Dede began his career in 1973 when he joined the Kumapim Royals as a composer and a vocalist. This band, led by Akwasi Ampofo Agyei (AAA), had hits such as "Abebi Bewua Eso", "Wanware Me A", "Odo Mani Agyina", and the seminal "Ohohoo Batani". Dede moved to Nigeria, where he had his hit "Jealousy go shame".
He then formed his own band, the Apollo High Kings, in 1980. He dominated the high-life scene in the 1980s and 1990s and has continued to have hit songs in the 21st century. He has headlined so many concerts locally and internationally.

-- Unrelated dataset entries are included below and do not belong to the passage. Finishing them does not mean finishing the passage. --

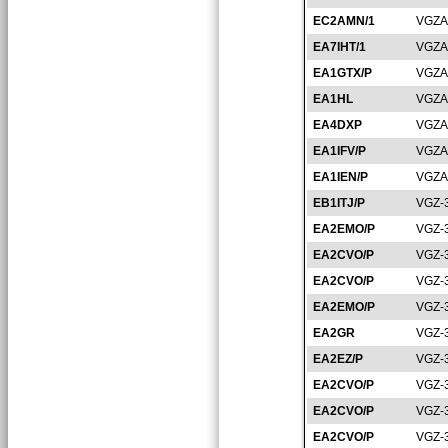
EC2AMN/1
VGZA
EA7IHT/1
VGZA
EA1GTX/P
VGZA
EA1HL
VGZA
EA4DXP
VGZA
EA1IFV/P
VGZA
EA1IEN/P
VGZA
EB1ITJ/P
VGZ-
EA2EMO/P
VGZ-
EA2CVO/P
VGZ-
EA2CVO/P
VGZ-
EA2EMO/P
VGZ-
EA2GR
VGZ-
EA2EZ/P
VGZ-
EA2CVO/P
VGZ-
EA2CVO/P
VGZ-
EA2CVO/P
VGZ-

He made almost 20 albums. In his later career, he experimented with different genres: soca, calypso, lovers rock and pop music.

He owns a popular bar in Accra called Abrantee Spot, where he and other high-life musicians regularly play live-band music.

His popular songs include "Handkerchief", "Seniwa", "Brebrebe yi", "Mensuro", "Mabre", "Broken Promises", "Nsuo Amuna", "Sokoo na mmaa pe", "Kose kose", "Dabi dabi", "Mefre wo", "Okyena sesei", "Odo nfonii", "Nka akyi", "M'ani agyina", "To be a man na war", and "Iron Boy".